EXTRAIT SOURCE:

□ □ □ □ □ □ □

L’assurance-vie est un contrat par lequel le souscripteur (l’assuré) s’engage à verser des primes de manière régulière à l’assureur ; en échange, le souscripteur désigne un ou plusieurs bénéficiaires à qui l’assureur devra verser un capital (ou une rente), en cas de décès du souscripteur ou à l’échéance du contrat.
L’assurance vie (en cas de décès) permet ainsi d’épargner au profit d’une ou de plusieurs personnes, librement choisies (qui n’hériteraient pas nécessairement selon la loi) ; elle permet d’éviter le paiement des droits de succession et de bénéficier d’une fiscalité particulièrement attractive.
Concrètement, que devient l’assurance-vie à l’ouverture de la succession du souscripteur ? Qui peut en bénéficier et à quel régime fiscal est-elle soumise ?

□ □ □ □ □ □ □

Données d'analyse de graphiques:

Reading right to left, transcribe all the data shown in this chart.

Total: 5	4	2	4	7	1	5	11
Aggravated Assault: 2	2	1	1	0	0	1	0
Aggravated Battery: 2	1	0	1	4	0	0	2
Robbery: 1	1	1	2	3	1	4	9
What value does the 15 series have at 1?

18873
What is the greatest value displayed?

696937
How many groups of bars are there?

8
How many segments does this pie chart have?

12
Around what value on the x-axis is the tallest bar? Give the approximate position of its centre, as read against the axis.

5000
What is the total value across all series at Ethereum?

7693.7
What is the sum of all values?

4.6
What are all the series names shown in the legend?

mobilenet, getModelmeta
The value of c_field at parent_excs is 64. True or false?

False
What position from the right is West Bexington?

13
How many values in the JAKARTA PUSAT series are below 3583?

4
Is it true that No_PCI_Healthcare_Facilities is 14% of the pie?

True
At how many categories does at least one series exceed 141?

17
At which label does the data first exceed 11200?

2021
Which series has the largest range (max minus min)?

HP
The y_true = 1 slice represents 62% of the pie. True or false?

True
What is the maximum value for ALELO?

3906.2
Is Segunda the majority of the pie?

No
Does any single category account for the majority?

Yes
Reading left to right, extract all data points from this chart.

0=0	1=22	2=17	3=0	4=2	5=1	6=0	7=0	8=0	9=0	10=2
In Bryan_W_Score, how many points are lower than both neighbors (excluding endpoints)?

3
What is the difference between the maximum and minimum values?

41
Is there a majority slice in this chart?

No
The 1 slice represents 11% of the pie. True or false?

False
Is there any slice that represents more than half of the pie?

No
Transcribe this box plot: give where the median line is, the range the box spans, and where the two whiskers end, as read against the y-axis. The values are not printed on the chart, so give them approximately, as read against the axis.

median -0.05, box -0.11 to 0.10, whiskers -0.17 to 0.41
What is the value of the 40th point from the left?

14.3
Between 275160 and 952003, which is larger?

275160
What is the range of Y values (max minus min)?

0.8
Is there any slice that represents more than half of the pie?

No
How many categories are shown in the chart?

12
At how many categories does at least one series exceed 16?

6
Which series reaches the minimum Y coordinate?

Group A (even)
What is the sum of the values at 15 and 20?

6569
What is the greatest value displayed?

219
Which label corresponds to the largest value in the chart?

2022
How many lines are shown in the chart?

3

□ □ □ □ □ □ □

CONSIGNE:
Recopiez, dans l'extrait sur l'assurance-vie, le passage allant de « L’assurance-vie est un » jusqu'à « est-elle soumise ? ». Seul l'extrait sur l'assurance-vie doit servir de référence.

RÉPONSE ATTENDUE:
L’assurance-vie est un contrat par lequel le souscripteur (l’assuré) s’engage à verser des primes de manière régulière à l’assureur ; en échange, le souscripteur désigne un ou plusieurs bénéficiaires à qui l’assureur devra verser un capital (ou une rente), en cas de décès du souscripteur ou à l’échéance du contrat.
L’assurance vie (en cas de décès) permet ainsi d’épargner au profit d’une ou de plusieurs personnes, librement choisies (qui n’hériteraient pas nécessairement selon la loi) ; elle permet d’éviter le paiement des droits de succession et de bénéficier d’une fiscalité particulièrement attractive.
Concrètement, que devient l’assurance-vie à l’ouverture de la succession du souscripteur ? Qui peut en bénéficier et à quel régime fiscal est-elle soumise ?